Di kalangan para elit bangsa hilangnya rasa budaya malu atas perbuatan yang kurang terpuji,
yang merasa tidak bersalah. Padahal perbuatan mereka secara kasap mata telah merugikan umat
dan bangsa ini. Akibat dari banyaknya kasus yang terungkap itu, dan adanya sifat arogan di
kalangan generasi muda serta dan beberapa elit bangsa ini, maka telah menurunkan martabat
bangsa kita di mata dunia Internasional. Salah satu indikasinya makin ragunya para investor
asing yang hendak menanamkan modalnya dan semua sektor pembangunan di negeri kita ini,
karena belum terjaminnya stabilitas keamanan dalam negeri.

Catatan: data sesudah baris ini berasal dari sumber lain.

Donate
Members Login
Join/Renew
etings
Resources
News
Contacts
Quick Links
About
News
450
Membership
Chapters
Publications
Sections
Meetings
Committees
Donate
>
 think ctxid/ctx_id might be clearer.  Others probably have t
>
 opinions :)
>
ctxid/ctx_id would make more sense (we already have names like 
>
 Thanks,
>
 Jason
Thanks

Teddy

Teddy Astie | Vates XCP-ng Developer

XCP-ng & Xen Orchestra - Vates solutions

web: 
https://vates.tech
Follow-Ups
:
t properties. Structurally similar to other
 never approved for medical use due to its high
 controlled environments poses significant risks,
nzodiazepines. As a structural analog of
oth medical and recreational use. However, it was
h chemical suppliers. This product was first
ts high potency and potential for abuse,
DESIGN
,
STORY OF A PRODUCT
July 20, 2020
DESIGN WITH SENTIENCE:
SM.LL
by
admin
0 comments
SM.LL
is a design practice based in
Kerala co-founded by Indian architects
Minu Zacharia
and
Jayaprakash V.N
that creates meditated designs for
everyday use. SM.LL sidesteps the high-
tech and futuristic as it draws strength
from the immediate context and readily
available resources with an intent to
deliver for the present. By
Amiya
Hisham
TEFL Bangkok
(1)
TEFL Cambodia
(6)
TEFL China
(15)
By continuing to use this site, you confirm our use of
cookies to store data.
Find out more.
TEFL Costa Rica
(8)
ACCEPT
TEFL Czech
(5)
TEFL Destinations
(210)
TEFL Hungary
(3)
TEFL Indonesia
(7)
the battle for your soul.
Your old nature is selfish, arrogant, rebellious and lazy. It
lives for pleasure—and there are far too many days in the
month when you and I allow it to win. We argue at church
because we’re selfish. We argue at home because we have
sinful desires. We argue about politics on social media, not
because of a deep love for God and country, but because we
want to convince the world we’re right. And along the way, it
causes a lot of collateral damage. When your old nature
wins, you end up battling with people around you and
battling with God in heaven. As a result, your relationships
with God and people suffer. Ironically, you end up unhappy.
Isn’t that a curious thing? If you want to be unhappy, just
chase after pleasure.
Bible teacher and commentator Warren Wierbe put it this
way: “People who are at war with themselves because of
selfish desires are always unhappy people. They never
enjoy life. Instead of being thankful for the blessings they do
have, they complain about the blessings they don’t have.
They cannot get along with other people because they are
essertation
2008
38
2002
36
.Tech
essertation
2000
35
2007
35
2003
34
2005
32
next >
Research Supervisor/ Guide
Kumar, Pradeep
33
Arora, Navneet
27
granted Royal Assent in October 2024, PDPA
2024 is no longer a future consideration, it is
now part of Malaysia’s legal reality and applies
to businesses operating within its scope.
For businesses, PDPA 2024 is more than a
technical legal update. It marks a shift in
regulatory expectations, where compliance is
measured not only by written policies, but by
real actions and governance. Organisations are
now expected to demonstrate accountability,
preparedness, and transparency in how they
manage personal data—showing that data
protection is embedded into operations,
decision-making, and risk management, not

Oleh karena itu perlu mengagendakan peningkatan kualitas moral dengan kesalihan, yaitu
dimulai dari berniat, berfikir, berbuat dan bertindak sesuai dengan aturan yang telah ada dan
disepakati bersama di negeri yang kita cintai ini. Sebagai anak bangsa kita sangat mendambakan
anak-anak yang saleh yang mampu memahami jati dirinya. Yaitu generasi yang dapat mengukir
kehidupan ini lebih dinamis dan berpotensi besar dalam meneruskan estafet kepemimpinan umat
dan bangsa di masa yang akan datang. Kemudian sebagai pemimpin umat dan bangsa baik formal
maupun non formal, agar kesalihannya dapat diwujudkan dalam segala bentuk aktivitasnya. Kita
sangat mengharapkan kepada pemimpin umat dan bangsa ini, bukan hanya pandai memberi
contoh yang baik, yang terhenti kepada batas kata-kata yang bijak, namun lebih dari pada itu agar
para pemimpin benar-benar menjadi contoh dan teladan yang baik dan benar yang mengkristal
dalam budaya hidup bermasyarakat. Untuk itu sebagai umat Islam maka kita harus kembali

merujuk kepada keteladanan dan kepemimpinan Nabi Muhammad saw yang telah dijelaskan
Allah SwT dalam Al-Qur'an; "Sesungguhnya telah ada pada diri Rasulullah itu suri tauladan
yang baik dan mulia bagimu.....” (Q.s Al-Ahzab: 21).
Kemudian Nabi Muhammad saw pernah mengatakan: Kamu tidak akan dapat membahagiakan
orang banyak dengan harta benda atau kedudukan yang sedang kamu kuasai, akan tetapi kalau
kamu ingin mendatangkan kebahagiaan kepada mereka itu tunjukkanlah sikap dan prilaku yang
bersimpatik dengan disertai moral yang tinggi atau budi pekerti yang mulia. (H.R.Muslim).